The reward model just returns scores.

RLHF upsides

  • We can run RL in arbitrary domains, even unverifiable ones.
  • This improves the performance of the model, possibly due to the “discriminatory - generator gap” (Karpathy idea)
    • In many cases it is much easier to discriminate than to generate.
    • e.g. “Write a poem” vs. “Which of these 5 poems is best?”

RLHF downsides

  • We are doing RL with respect to a lossy simulation of humans. The lossy simulation might be misleading and not actually reflect a human with a brain.
  • RL is very good at discovering ways to “game” the reward model. It can result in non-sensical output. It is just trying to get the best of five so all five could be rubbish, but the reward models gives one of them a good score even though it is a rubbish answer. These are called “adversarial examples”. There will always be an infinite number of these hiding in the reward model, and they can’t be “trained out”.
  • At first the process might improve the main model, but after a while you start to get nonsensical results and the improvements drop dramatically.
  • So you can’t overuse this method. You have to just run it a limited number of times.
  • You can run RL indefinitely and keep getting improvements. That is not true of RLHF.
  • So this is just a bit of fine-tuning, it just gets a bit better performance, it’s not a magic bullet (like RL!).

Use them as tools. Use them for first drafts. Use them for inspiration. But don’t completely trust them, and be ultimately responsible for the product of your work.

The future

  • Multimodal (not just text but audio, images, video, natural conversations).
  • tasks -> agents (long, coherent, error-correcting contexts)
  • Pervasive, invisible,
  • computer using
  • test-time training? etc.

(He doesn’t mention diffusion based LLMs).

How to keep up to date

Chatbot Arena

Seems to be gamed a bit, not as good as it used to be.

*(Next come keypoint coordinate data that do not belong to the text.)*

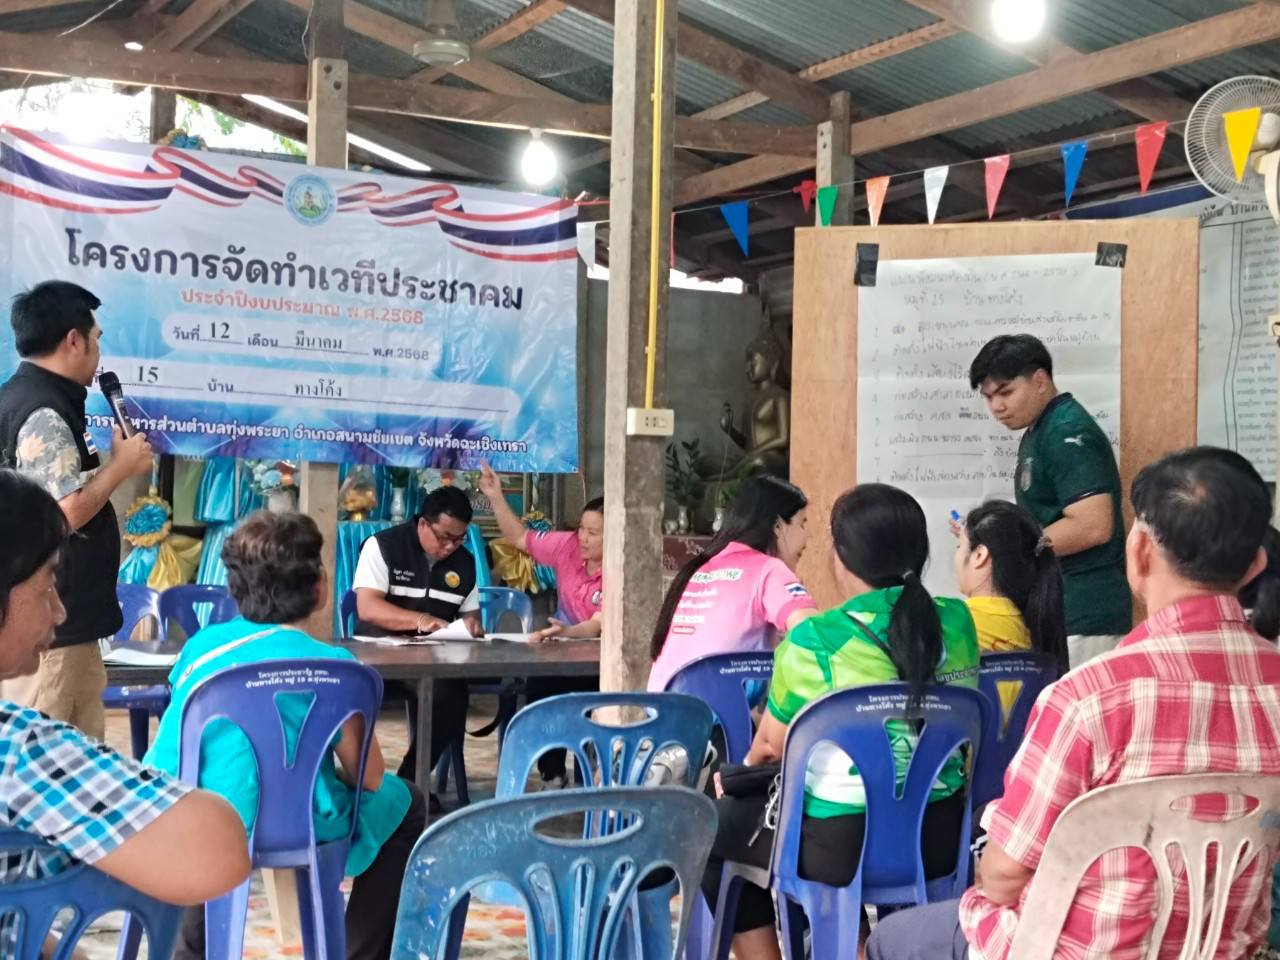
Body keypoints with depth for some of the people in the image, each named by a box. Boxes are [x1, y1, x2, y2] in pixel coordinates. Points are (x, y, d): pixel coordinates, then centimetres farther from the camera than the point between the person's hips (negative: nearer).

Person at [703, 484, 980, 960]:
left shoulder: (815, 639, -16)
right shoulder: (958, 623, -1)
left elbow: (773, 746, -4)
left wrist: (746, 766, 20)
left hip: (842, 846, -6)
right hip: (940, 837, 6)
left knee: (716, 825, 18)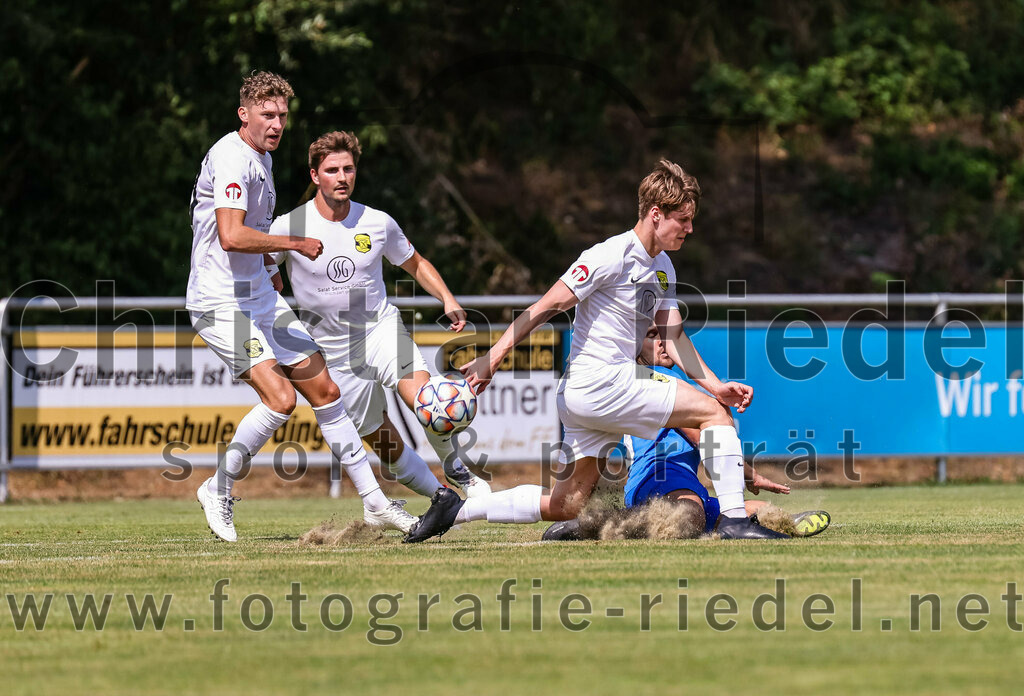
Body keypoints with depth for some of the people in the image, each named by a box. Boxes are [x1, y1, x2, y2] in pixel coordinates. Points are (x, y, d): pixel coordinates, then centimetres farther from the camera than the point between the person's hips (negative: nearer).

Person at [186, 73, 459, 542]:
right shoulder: (231, 158, -18)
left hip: (259, 296, 10)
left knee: (324, 391, 6)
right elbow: (230, 236, -31)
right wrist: (295, 244, -22)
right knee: (280, 398, -21)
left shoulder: (262, 158, 14)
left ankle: (376, 503, 12)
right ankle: (218, 489, -3)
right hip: (220, 303, -10)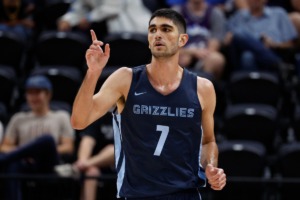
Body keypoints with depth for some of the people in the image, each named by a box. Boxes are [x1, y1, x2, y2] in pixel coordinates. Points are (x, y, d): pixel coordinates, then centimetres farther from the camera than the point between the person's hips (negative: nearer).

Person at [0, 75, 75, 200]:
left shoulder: (61, 117, 23)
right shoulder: (18, 119, 28)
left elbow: (68, 148, 10)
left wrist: (44, 152, -8)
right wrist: (25, 154, -5)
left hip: (49, 166, -1)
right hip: (25, 166, 1)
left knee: (47, 139, -35)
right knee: (12, 165, -38)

[Me] Compare to openrouter.ai LLM Rankings

Discover, download, and run local LLMs

Summary

  • Your query is tokenized.
  • It goes into the conversation format, responds according to training.
  • “Learning facts” comes from pre-training. It’s like compressing the whole internet into a fuzzy/lossy file.
  • “Personality” comes from Supervised Fine-Tuning, where the original model is refined to respond in a conversational manner, based on training with a huge number of example prompt/responses. Fundamentally a human training process, by humans teaching by example.
  • LLMs do not work in the same way as human brains. They work in a very different way. What is easy or hard for them is very different to what is easy or hard for a human.
  • An LLM is a lossy simulation of a human.
  • They are like Swiss cheese — bad at certain things in an unpredictable way. There are holes in what they can do.
  • The thinking models do change things a bit.
    • They have undergone RL, and so have “thinking strategies”
    • These could potentially be better than human strategies.
    • They have emergent properties from simulated thinking, so that is new and exciting. In principle, these models can do stuff that no human has thought of before.
    • But can RL be done for creative tasks? We don’t know. Early days yet.